Step 2 - Generate the Deployment Setup
======================================
- Edit both ``replicas.txt`` and ``client.txt``:
- ``replicas.txt``: each line is the external IP and local IP separated by
one or more spaces. The external IP will be used for control actions
between your work computer and replica machines, whereas the local IP is
the address used in your inter-replica network infrastructure, with which
replicas establish TCP connections with others.
- ``clients.txt``: each line is a single external IP.
- The same IP can appear multiple times in both files. In this case, you will
share the same machine among different processes (not recommended for
replicas due to performance reasons).
- Generate ``node.ini`` and ``hotstuff.gen.*.conf`` by running ``./gen_all.sh``.

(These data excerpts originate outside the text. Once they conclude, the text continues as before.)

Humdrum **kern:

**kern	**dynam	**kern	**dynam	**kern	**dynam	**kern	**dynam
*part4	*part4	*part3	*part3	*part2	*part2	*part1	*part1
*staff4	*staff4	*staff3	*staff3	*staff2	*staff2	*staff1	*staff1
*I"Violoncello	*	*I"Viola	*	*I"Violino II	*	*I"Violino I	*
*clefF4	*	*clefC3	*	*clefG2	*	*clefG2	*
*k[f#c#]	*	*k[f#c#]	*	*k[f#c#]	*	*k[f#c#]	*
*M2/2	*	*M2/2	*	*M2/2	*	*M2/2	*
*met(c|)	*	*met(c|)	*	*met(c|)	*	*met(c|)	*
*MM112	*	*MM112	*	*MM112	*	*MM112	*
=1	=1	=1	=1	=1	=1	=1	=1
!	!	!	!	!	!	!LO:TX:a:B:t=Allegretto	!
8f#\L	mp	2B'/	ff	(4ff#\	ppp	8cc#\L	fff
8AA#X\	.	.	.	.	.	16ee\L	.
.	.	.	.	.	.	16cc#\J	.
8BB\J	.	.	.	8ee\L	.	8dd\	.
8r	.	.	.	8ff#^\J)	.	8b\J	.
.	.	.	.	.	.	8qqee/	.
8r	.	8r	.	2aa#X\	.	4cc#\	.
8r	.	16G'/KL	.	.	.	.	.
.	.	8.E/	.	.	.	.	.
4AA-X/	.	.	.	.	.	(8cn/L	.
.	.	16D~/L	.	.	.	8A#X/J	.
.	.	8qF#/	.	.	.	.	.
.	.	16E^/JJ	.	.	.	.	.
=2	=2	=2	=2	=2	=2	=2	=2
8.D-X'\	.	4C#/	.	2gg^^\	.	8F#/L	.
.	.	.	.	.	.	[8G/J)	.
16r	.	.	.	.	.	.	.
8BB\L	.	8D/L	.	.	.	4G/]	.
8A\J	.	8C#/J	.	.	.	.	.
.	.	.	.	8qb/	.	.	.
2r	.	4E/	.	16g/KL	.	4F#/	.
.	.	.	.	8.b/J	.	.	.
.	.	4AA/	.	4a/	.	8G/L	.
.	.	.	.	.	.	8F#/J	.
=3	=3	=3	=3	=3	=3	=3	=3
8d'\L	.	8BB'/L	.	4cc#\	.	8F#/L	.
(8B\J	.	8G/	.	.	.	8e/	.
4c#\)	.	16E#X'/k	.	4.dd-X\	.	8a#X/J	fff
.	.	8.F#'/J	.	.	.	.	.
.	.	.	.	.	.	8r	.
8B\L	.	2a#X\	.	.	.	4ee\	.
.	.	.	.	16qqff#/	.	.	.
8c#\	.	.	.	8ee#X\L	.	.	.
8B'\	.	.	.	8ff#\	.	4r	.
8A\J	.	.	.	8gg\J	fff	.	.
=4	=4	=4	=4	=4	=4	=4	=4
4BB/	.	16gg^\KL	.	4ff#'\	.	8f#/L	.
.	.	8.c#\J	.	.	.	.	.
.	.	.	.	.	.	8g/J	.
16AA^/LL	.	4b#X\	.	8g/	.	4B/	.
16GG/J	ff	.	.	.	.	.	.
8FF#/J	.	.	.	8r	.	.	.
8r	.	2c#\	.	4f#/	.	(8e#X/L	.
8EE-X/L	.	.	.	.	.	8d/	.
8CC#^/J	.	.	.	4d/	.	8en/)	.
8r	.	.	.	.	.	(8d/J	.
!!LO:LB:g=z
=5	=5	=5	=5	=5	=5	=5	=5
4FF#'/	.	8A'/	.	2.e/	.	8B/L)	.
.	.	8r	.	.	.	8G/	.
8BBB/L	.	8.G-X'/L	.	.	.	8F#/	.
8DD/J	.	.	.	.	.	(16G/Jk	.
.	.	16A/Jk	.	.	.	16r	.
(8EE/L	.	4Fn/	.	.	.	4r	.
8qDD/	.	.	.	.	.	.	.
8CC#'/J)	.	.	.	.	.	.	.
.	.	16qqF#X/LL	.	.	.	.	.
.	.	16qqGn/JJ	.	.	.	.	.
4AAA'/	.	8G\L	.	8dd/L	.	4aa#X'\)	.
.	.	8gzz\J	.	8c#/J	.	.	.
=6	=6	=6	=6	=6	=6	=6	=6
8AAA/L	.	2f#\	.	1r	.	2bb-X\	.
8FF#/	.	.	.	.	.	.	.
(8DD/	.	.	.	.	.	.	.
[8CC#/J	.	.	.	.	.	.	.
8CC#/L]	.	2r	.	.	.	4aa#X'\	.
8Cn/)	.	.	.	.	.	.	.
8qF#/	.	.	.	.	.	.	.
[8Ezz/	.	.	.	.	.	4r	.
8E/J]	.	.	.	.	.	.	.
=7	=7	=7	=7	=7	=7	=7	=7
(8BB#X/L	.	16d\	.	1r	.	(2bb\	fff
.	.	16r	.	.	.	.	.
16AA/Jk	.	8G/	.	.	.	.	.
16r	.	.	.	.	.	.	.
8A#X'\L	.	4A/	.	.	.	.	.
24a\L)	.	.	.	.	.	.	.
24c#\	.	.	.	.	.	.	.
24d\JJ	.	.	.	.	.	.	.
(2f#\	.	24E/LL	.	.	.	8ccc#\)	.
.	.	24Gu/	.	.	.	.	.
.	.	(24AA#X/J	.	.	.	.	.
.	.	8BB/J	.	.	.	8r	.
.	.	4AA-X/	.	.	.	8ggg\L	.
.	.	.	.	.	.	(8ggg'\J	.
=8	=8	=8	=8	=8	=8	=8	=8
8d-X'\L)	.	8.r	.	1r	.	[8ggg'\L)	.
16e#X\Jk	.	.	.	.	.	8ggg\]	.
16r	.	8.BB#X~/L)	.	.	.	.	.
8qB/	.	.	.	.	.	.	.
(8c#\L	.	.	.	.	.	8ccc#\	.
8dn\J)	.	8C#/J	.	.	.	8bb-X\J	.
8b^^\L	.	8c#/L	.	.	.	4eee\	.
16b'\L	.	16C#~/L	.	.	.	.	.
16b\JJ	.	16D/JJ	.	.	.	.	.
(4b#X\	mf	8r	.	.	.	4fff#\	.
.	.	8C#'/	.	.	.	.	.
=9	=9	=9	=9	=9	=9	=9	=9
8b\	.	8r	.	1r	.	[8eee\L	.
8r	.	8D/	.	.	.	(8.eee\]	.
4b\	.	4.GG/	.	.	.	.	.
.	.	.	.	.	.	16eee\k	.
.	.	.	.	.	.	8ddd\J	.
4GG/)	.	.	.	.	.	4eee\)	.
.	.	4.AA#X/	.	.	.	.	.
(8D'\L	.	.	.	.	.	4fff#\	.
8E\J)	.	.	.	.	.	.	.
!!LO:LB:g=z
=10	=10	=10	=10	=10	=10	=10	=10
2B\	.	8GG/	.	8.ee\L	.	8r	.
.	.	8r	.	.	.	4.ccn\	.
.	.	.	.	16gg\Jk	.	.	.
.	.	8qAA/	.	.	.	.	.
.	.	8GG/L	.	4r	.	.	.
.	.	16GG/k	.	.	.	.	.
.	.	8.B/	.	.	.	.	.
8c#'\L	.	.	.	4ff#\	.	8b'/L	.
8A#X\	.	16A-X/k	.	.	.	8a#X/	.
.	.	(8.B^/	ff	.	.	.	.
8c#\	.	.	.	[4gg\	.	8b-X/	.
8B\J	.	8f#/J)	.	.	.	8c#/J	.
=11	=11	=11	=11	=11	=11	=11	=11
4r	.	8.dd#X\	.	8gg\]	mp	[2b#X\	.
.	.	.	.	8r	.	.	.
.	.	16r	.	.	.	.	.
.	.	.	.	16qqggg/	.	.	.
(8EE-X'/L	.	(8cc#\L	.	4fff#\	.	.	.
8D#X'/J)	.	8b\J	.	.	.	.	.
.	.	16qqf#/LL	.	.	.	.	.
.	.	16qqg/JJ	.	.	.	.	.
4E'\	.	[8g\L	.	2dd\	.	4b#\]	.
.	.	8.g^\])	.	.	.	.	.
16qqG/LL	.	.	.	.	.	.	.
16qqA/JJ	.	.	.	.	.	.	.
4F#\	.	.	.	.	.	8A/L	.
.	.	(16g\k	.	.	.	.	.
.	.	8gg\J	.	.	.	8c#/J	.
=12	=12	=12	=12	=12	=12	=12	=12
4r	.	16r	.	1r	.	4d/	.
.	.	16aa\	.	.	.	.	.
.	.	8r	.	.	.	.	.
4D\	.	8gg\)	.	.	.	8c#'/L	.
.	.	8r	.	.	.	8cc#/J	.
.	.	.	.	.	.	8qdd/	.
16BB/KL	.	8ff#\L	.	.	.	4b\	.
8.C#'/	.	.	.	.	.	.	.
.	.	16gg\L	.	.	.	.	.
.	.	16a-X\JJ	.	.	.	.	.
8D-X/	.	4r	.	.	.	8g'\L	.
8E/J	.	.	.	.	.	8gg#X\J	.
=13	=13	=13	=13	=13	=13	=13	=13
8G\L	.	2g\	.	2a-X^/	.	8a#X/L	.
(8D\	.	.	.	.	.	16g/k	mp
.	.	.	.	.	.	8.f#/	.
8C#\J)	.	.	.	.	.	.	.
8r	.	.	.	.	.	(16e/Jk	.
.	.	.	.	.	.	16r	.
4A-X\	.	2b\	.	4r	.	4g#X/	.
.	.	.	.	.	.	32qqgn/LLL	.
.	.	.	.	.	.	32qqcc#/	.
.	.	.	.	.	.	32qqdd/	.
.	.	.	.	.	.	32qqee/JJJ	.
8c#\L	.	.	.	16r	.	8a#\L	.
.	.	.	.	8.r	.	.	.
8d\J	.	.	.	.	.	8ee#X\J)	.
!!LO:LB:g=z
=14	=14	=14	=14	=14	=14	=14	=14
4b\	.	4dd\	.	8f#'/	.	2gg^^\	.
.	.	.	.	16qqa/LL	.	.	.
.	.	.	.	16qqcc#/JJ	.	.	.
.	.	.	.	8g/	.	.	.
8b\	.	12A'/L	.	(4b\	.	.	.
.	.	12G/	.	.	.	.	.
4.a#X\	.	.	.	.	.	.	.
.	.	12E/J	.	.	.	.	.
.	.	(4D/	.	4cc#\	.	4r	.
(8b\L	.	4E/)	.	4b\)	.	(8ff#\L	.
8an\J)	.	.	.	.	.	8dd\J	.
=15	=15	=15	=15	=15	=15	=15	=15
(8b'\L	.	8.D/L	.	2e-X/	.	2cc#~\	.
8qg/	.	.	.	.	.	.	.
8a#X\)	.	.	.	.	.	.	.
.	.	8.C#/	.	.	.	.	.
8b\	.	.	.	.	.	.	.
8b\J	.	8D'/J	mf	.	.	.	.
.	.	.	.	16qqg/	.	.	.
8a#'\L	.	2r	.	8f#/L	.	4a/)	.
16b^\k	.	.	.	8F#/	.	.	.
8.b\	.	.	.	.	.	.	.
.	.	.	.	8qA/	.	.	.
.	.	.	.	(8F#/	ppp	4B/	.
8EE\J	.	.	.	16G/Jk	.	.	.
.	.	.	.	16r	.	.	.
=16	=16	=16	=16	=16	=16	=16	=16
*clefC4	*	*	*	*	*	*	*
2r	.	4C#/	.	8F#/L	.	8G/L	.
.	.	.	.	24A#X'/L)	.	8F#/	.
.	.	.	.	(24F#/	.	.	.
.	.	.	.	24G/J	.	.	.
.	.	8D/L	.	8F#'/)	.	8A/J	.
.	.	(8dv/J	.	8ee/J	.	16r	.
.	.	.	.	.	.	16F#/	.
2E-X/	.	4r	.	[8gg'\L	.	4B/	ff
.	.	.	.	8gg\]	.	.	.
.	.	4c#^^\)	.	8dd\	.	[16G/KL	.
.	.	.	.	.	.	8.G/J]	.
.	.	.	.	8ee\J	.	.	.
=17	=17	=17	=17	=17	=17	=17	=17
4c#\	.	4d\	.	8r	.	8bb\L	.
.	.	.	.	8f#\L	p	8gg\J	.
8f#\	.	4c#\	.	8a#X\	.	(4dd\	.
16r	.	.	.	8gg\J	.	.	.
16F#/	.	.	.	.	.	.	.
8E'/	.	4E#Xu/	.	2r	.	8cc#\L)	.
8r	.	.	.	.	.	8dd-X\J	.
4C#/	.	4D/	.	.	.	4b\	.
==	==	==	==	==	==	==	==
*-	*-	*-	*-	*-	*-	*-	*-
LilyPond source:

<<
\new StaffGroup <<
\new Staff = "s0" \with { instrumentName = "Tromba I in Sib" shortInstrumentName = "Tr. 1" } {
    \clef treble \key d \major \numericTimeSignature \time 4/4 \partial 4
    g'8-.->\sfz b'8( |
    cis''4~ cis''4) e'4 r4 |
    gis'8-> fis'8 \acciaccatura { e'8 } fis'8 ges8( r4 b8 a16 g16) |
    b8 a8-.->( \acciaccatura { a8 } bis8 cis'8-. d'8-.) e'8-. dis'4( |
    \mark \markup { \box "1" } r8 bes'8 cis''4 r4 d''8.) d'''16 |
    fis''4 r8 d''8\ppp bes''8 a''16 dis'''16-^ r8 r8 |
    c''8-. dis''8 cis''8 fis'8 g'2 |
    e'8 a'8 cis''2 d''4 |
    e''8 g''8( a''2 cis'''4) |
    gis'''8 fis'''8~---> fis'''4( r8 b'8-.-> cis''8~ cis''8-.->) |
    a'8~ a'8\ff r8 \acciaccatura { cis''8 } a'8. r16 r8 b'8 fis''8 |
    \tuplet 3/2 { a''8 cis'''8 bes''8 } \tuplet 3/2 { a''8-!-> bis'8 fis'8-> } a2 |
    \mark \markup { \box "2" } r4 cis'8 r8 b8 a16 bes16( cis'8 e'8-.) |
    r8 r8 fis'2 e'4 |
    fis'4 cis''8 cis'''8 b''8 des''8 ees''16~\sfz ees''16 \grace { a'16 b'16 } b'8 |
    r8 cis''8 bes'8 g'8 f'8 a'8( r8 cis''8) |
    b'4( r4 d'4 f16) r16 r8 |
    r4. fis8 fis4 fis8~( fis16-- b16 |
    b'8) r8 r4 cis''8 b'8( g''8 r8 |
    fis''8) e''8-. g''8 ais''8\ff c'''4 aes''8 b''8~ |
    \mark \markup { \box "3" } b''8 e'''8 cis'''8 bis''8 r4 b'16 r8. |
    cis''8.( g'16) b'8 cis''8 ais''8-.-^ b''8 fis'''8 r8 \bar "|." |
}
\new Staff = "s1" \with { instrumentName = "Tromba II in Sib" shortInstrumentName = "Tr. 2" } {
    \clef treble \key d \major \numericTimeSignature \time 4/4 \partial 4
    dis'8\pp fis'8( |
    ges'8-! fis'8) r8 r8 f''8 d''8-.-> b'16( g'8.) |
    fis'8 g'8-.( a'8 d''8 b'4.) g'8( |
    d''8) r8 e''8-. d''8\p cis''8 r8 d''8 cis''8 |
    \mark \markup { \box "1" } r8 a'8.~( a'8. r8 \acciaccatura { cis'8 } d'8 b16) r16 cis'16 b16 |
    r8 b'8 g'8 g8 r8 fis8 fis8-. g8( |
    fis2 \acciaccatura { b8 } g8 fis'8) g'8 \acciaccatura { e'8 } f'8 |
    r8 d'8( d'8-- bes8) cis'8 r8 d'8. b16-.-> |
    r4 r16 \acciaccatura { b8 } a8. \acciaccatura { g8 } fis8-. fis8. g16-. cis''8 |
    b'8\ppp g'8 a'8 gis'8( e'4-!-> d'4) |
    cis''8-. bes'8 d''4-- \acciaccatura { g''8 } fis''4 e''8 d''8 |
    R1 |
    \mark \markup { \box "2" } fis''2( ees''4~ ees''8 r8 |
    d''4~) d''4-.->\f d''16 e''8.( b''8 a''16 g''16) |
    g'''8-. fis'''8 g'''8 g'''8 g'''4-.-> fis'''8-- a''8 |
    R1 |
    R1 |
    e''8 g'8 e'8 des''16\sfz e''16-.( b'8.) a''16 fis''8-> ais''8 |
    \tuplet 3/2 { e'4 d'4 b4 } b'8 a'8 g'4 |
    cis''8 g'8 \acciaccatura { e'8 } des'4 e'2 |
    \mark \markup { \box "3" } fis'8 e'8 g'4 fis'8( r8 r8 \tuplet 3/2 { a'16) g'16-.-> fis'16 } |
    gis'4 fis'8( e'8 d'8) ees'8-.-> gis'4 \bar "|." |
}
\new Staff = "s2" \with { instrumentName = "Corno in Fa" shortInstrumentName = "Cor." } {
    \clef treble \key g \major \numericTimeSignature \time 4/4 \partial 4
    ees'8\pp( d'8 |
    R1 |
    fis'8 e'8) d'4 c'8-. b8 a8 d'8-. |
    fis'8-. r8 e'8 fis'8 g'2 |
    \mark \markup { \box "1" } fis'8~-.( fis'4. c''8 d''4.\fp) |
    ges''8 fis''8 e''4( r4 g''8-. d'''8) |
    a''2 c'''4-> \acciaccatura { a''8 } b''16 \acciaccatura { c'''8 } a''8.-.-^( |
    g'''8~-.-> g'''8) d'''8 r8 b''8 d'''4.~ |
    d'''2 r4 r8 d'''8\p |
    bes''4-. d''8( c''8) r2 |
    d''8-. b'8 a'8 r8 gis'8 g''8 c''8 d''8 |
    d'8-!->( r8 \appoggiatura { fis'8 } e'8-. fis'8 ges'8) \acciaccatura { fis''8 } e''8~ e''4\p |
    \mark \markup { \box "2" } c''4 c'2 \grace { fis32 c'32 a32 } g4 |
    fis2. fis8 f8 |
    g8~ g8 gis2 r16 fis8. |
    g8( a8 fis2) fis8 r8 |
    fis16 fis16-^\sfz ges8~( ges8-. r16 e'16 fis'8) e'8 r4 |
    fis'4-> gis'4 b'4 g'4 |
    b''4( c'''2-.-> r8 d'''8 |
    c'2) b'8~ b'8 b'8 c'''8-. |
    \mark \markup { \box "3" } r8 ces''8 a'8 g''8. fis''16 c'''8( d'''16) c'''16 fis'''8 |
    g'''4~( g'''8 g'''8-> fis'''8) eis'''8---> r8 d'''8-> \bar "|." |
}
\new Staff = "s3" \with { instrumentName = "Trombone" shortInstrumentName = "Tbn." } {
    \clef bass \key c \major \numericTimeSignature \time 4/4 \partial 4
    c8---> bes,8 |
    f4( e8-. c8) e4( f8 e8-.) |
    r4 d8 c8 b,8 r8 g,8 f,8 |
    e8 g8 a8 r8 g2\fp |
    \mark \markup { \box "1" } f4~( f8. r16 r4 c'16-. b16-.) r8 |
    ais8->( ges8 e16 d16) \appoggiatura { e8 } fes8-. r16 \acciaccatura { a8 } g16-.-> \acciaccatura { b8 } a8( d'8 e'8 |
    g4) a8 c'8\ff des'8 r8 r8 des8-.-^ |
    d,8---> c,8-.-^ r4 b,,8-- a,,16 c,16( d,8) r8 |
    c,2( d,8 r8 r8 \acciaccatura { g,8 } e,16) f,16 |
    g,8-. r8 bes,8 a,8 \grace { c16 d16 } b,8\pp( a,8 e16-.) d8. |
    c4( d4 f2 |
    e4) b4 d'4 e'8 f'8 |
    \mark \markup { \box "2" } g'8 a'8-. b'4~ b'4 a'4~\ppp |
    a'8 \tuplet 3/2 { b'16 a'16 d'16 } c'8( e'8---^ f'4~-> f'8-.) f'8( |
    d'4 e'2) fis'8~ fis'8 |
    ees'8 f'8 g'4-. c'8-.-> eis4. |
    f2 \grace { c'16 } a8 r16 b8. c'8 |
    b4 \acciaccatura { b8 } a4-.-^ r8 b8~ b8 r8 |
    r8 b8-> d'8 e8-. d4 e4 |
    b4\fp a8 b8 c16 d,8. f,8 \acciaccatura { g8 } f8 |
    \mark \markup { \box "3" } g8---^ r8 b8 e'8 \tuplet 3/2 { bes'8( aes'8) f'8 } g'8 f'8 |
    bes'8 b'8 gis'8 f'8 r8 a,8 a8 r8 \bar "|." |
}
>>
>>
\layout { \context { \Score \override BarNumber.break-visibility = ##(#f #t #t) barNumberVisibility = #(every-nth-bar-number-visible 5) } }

- Change the ssh key configuration in ``group_vars/all.yml``.
- Build ``libhotstuff`` on all remote machines by ``./run.sh setup``.
Step 3 - Run the Experiment
===========================
- (optional) Change the parameters in ``hotstuff.gen.conf`` to your liking.
- (optional) Change the parameters in ``group_vars/clients.yml`` to your liking.
- (for replicas) Create a new experiment run and start all replica processes by ``./run.sh new myrun1``.
- (wait for a while until all replica processes settle down, for good network like EC2, 10 seconds should be more than enough)
- (for replicas) Create a new experiment run and start all client processes by ``./run_cli.sh new myrun1_cli``.
- (wait until all commands are submitted, or you simply would like to end the experiment)
- To collect the results, run ``./run_cli.sh stop myrun1_cli`` and then ``./run_cli.sh fetch myrun1_cli``.
- To analyze the results, run ``cat myrun1_cli/remote/*/log/stderr | python ../thr_hist.py``.
- Finally, stop replicas: ``./run.sh stop myrun1``.
Other Notes
===========
- Each ``./run.sh new`` (same for ``./run_cli.sh``) will create a folder that
contains everything (chosen parameters, raw results) for the run. A good
practice is to always move on to a new name for a different run, so you keep
all of your previous experiments nicely.
- The ``run.sh`` script does NOT detect whether there is some other unfinished
run (it does, however, prevents you from messing up the state of the same run,
given the id like "myrun1"), so you need to make sure you always ``stop``
(gracefully exit and all results are available) or ``reset`` (simply kill all
processes) any historical runs to start fresh.
- To check the whether processes are still alive: ``./run.sh check myrun1``.